Memburu Bayang-Bayang Kejahatan
Hingga saat ini, Aipda Dwi masih aktif di garda terdepan. Namanya tak pernah lepas dari berbagai pengungkapan tindak pidana - mulai dari pencurian kendaraan bermotor, kejahatan jalanan, hingga kasus-kasus kriminalitas lain yang meresahkan masyarakat. Kecepatan bergerak, ketelitian dalam menyusun jejak, serta komitmennya terhadap keadilan adalah rutinitas harian yang dijalaninya tanpa keluh kesah. Setiap tangkapan pelaku dan setiap kasus yang terungkap adalah bukti nyata bahwa kehadirannya menjadi tembok pertahanan terakhir bagi rasa aman warga Blora.
Bhayangkara Penuh Dedikasi
Lebih dari sekadar tugas, pengabdian Aipda Dwi adalah cermin semangat Bhayangkara sejati. Dengan bekal pengalaman panjang di Brimob dan ketajaman insting di Resmob, ia menjelma menjadi pelindung, pengayom, sekaligus penegak hukum yang profesional. Kehadirannya adalah bukti bahwa dedikasi tanpa henti adalah kunci menjaga ketertiban dan kedamaian di Kabupaten Blora.

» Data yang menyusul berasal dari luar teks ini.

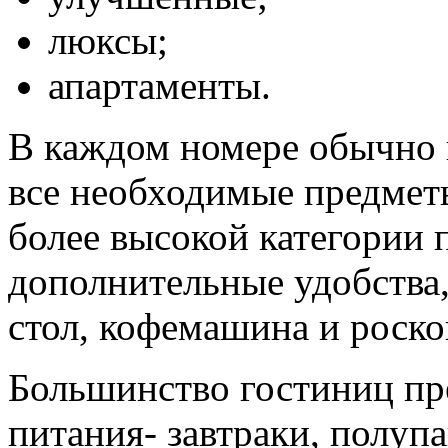
люксы;
апартаменты.
В каждом номере обычно 
все необходимые предмет
более высокой категории 
дополнительные удобства,
стол, кофемашина и роско
Большинство гостиниц пр
питания- завтраки, полуп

Derap Pangkat sebagai Amanah, Bukan Sekadar Simbol
Kenaikan pangkat yang kini disandang Aipda Dwi bukanlah sekadar tambahan tanda pangkat di pundak. Ia adalah simbol perjalanan panjang hampir dua dekade pengabdian - dari medan berat Brimob hingga garis depan Resmob Polres Blora - yang diukir dengan rekam jejak bersih tanpa cela. Sebagaimana pesan yang ditekankan dalam malam puncak peringatan Hari Bhayangkara ke-80, kenaikan pangkat bukanlah hadiah yang jatuh begitu saja, melainkan buah dari loyalitas, kerja keras, dan integritas yang tak tergoyahkan.
Momen sakral penyalaan obor dan api unggun dalam rangkaian acara tersebut menjadi renungan mendalam: bahwa setiap derap kenaikan pangkat adalah janji baru untuk terus melayani, melindungi, dan mengayomi masyarakat dengan sepenuh hati. Di tengah gelap malam yang diterangi obor, Aipda Dwi dan seluruh personel Polres Blora diajak untuk terus merefleksikan hakikat pengabdian - bahwa Polri adalah milik masyarakat dan untuk masyarakat.
Bagi Aipda Dwi Wahyudi Puji Susanto, S.H., pangkat baru adalah amanah baru. Dengan obor pengabdian yang tak pernah padam, ia terus melangkah di garis depan—membawa nama baik institusi, membawa harapan keluarga, dan membawa kedamaian bagi seluruh bumi Blora yang ia cintai. Pengabdian seorang polisi sejati tak pernah berhenti; ia hanya terus berdenyut, makin kuat seiring waktu.